■ **Text passage**

□ □ □ □ □ □ □

This was an exercise to try to show we can use Littlewood's theorem$^1$ to prove that

$$\lim_{N \to \infty}\frac{1}{N}\sum_{n=1}^{N} \frac{g(n)}{\log p_n} = 1 \hspace{30mm}(1)$$

If $\vartheta(p_k) \approx p_k$ and $\vartheta(p_{k+m}) \approx p_{k+m}$ at two consecutive crossings $\vartheta(x) \approx x$ then number of prime gaps and primes is equal between crossings and $\sum \log p = \sum g(n)$ on the interval.

If we divide the interval between crossings into prime gaps on one hand and distances $\log p$ on the other, since the number of such sub-intervals and prime gaps is the same, the average must be close to 1 since (1) is basically a telescoping series.$^2$

At first I thought this would not work because we do not know that the crossings are far enough apart to assure the limit in (1), but we do not need to use consecutive crossings--we can choose them as far apart as we like.

□ □ □ □ □ □ □

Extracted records
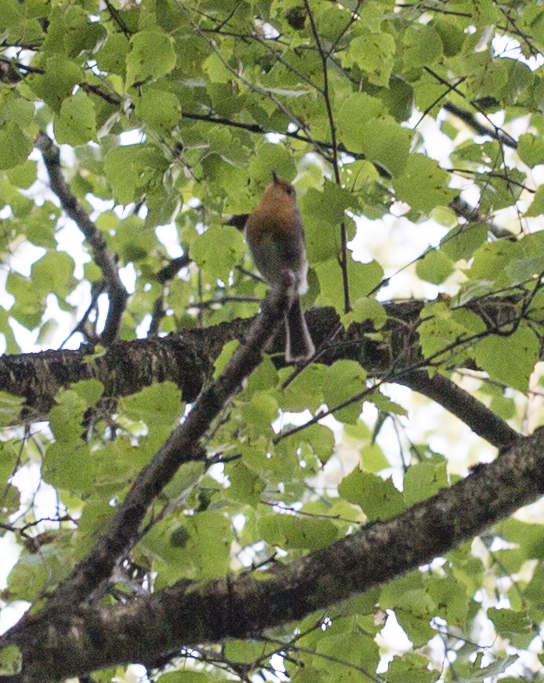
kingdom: Animalia
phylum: Chordata
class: Aves
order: Passeriformes
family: Muscicapidae
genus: Erithacus
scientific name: Erithacus rubecula
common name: European robin
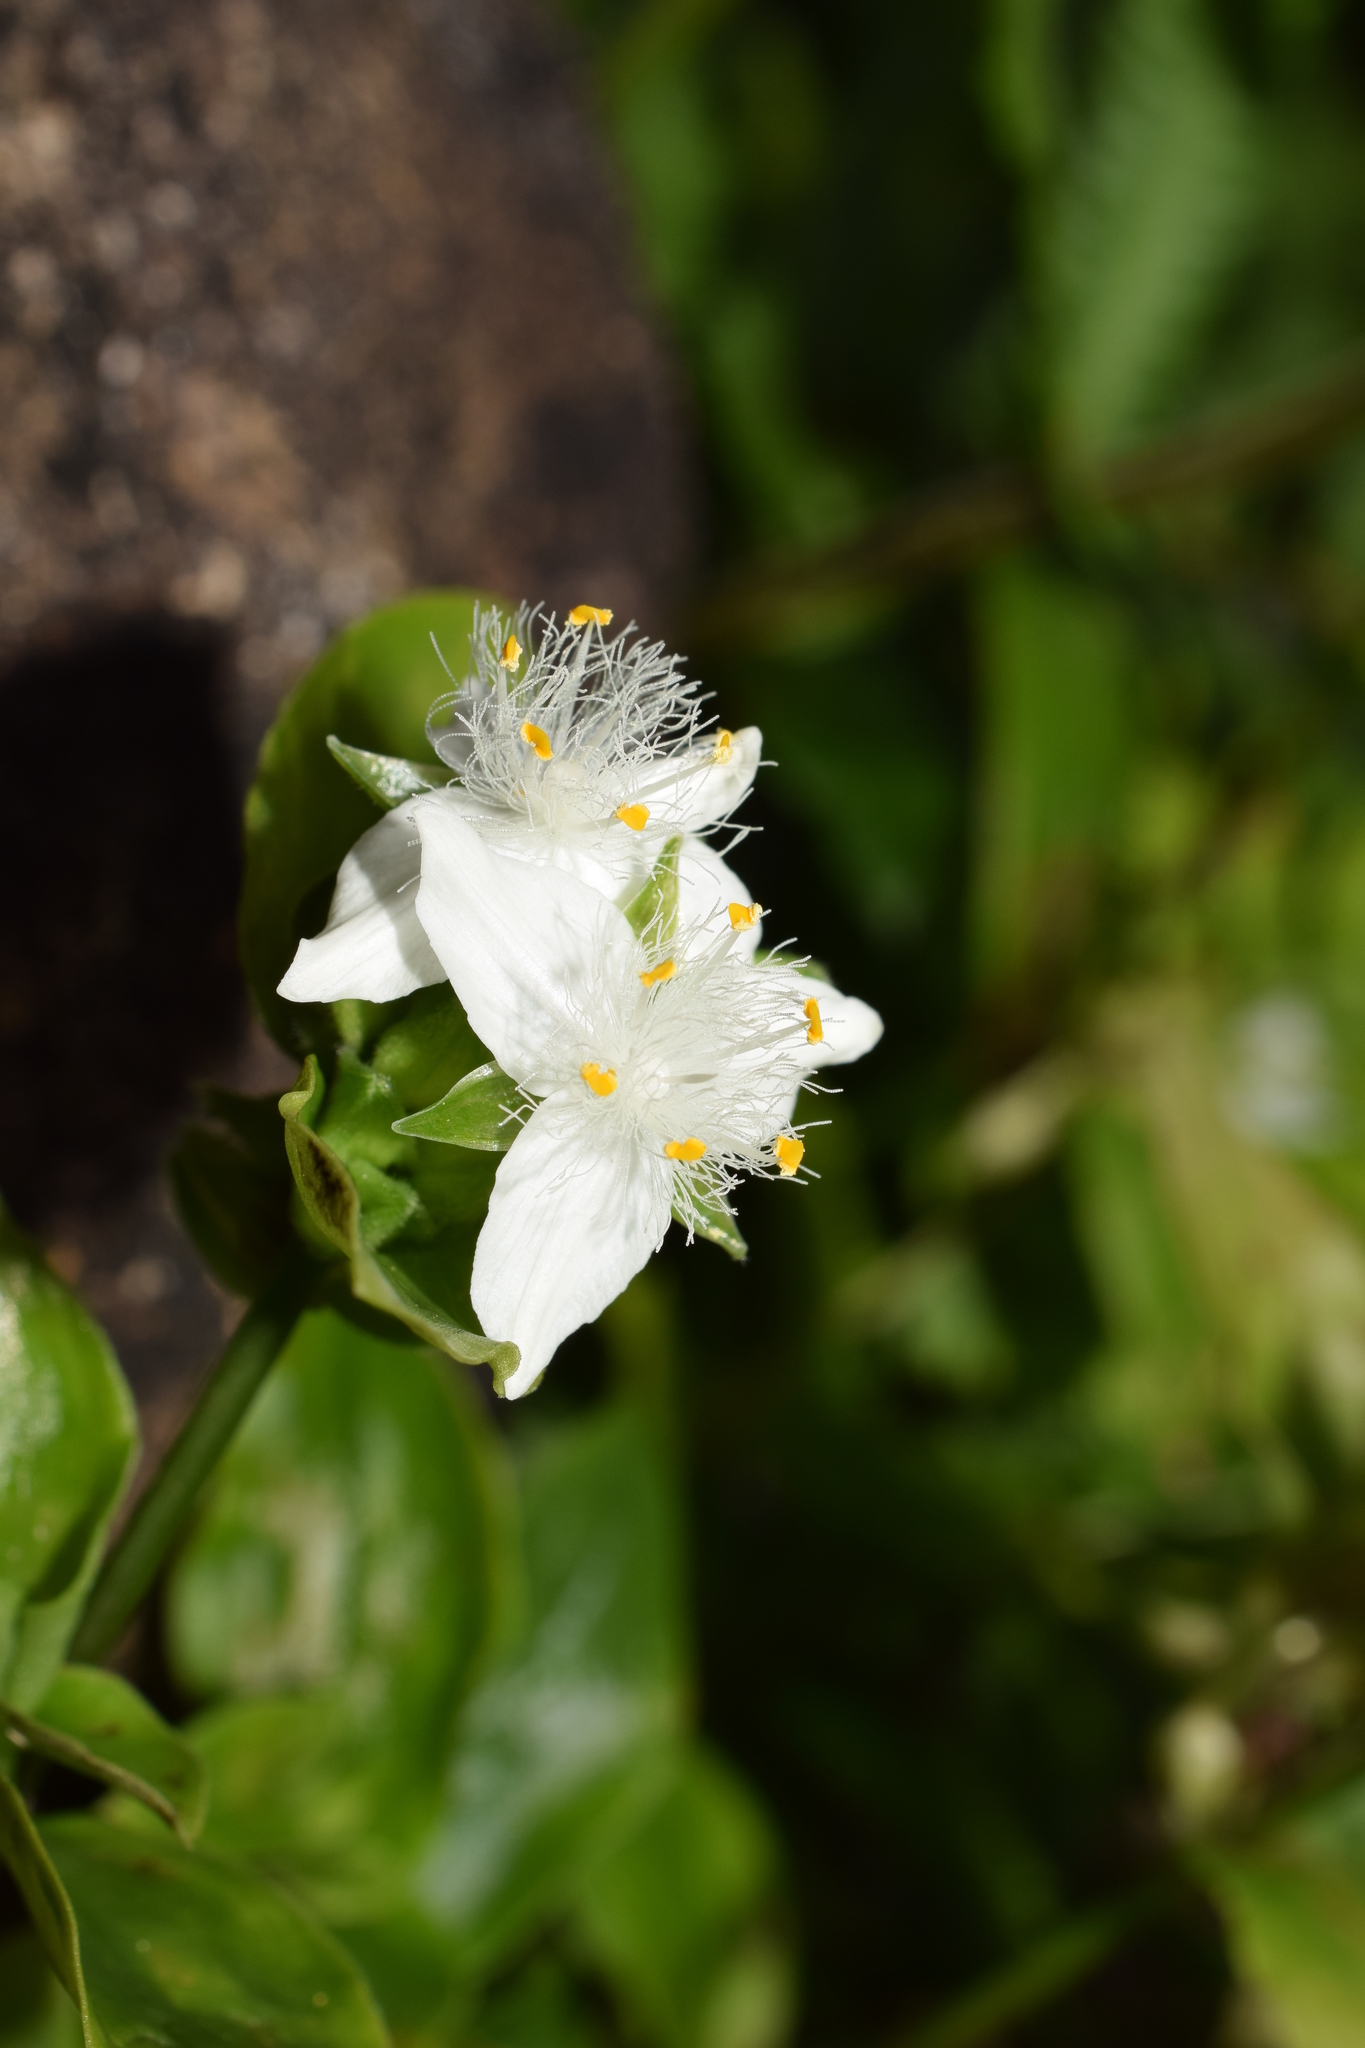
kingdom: Plantae
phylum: Tracheophyta
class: Liliopsida
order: Commelinales
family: Commelinaceae
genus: Tradescantia
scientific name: Tradescantia fluminensis
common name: Wandering-jew
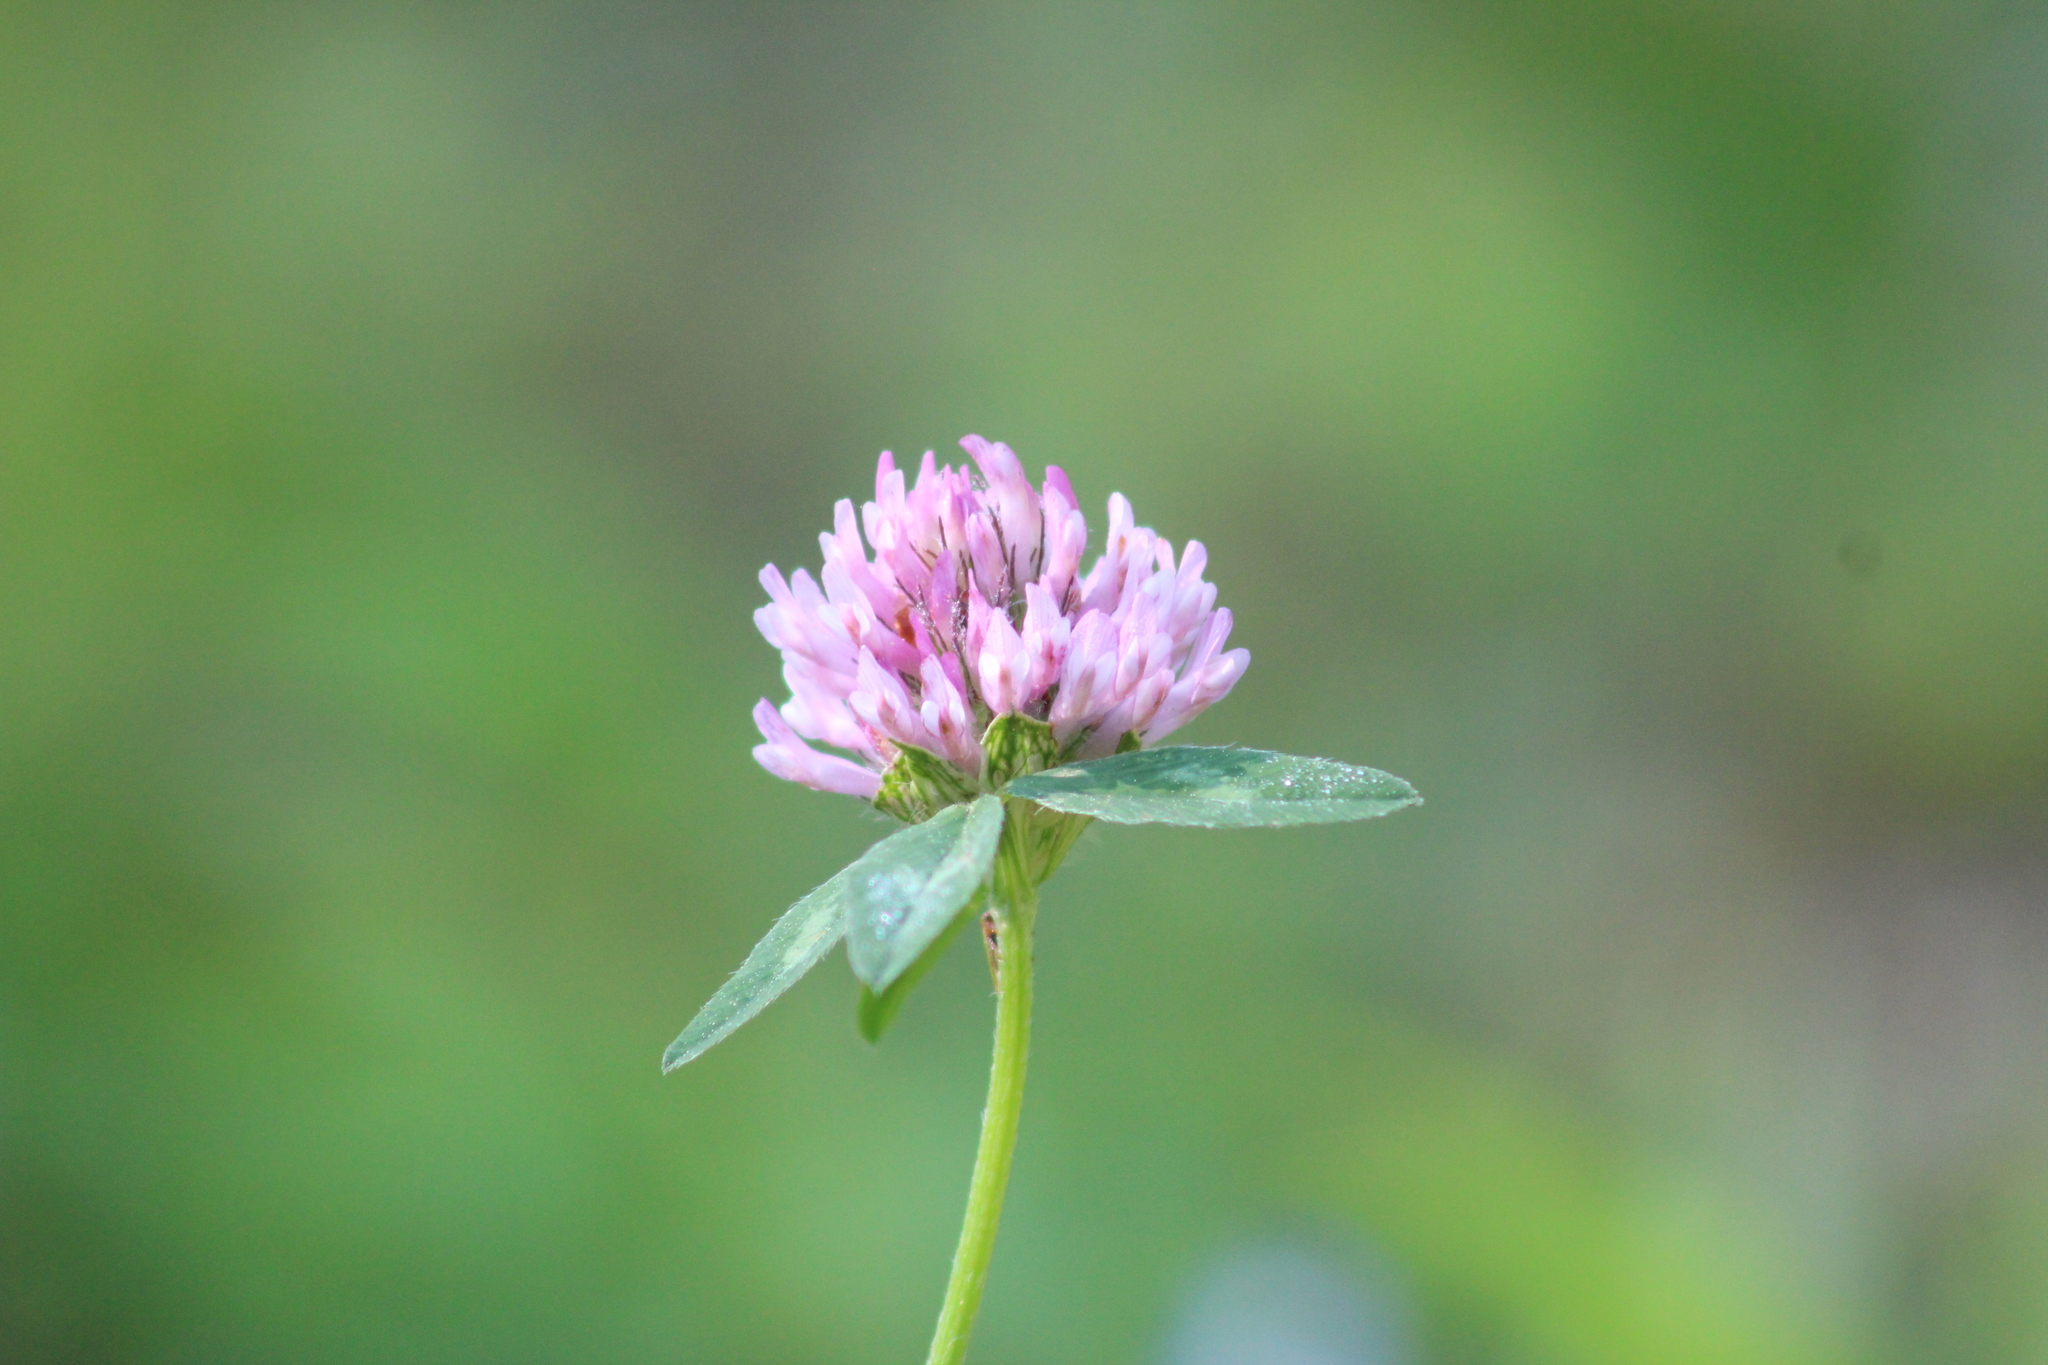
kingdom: Plantae
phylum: Tracheophyta
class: Magnoliopsida
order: Fabales
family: Fabaceae
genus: Trifolium
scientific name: Trifolium pratense
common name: Red clover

□ □ □ □ □ □ □

■ **Instructions**
(1) Shorten the paragraph of the prime-gap note that begins "At first I thought" to a single sentence that keeps its main facts.
(2) Carry on the prime-gap note past its last sentence.

■ **Answers by task**
(1) The approach first seemed to fail because the crossings might not be far enough apart to guarantee the limit in (1), but consecutive crossings are not required, since crossings can be chosen as far apart as needed.

(2)
Does this work? Thanks for any insights (especially about the telescoping series argument...).$^3$

1-Littlewood-Schmidt's theorem holds that $\vartheta(x) - x $ changes sign infinitely often. $\vartheta(x) = \sum_{p\leq x} \log p. $ I am using "crossing" to mean places where $\vartheta(x) $ crosses the line $y = x.$ I am using $g(n) = p_{n+1}- p_n,$ a prime gap.

2-My proof of the idea of the telescoping series was basically to show first that the average prime gap is $D/N$ in which D is the distance between crossings. By inverting the fraction we then get that the average value of $\log p$ is also $D/N.$ Can't we do this in one step?

3-The proof here is nicer because it does not use RH, which Littlewood does.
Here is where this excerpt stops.